[Opening Given records section]

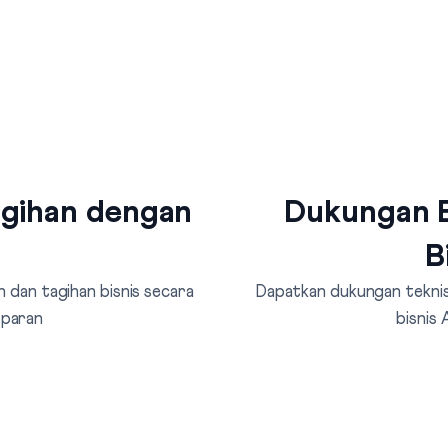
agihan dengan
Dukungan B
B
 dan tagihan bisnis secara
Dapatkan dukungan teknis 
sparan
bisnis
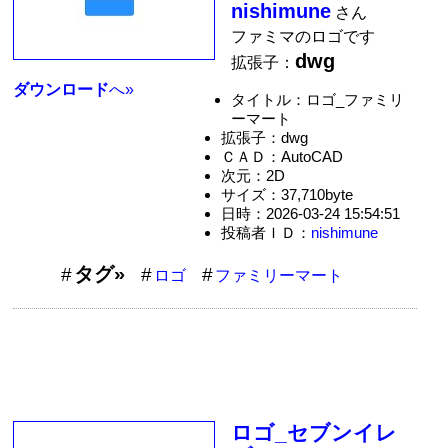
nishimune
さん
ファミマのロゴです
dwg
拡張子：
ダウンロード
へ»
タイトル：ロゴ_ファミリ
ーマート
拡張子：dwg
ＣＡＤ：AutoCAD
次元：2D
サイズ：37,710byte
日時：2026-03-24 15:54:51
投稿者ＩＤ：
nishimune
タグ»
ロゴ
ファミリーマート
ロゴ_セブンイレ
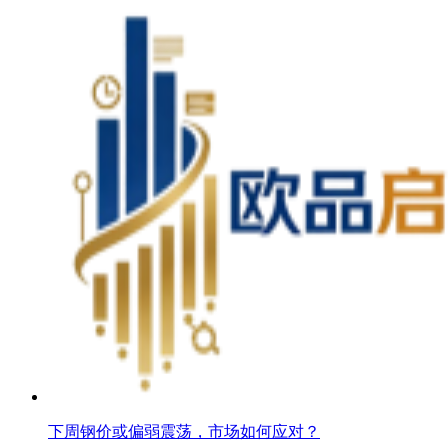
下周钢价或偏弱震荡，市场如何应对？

[Closing Given records section]

What is needed:
From the first line to the last, copy the listing above exactly, dropping all images.

Output for this task:
agihan dengan
Dukungan B
B
 dan tagihan bisnis secara
Dapatkan dukungan teknis 
sparan
bisnis
nishimune
さん
ファミマのロゴです
dwg
拡張子：
ダウンロード
へ»
タイトル：ロゴ_ファミリ
ーマート
拡張子：dwg
ＣＡＤ：AutoCAD
次元：2D
サイズ：37,710byte
日時：2026-03-24 15:54:51
投稿者ＩＤ：
nishimune
タグ»
ロゴ
ファミリーマート
ロゴ_セブンイレ
下周钢价或偏弱震荡，市场如何应对？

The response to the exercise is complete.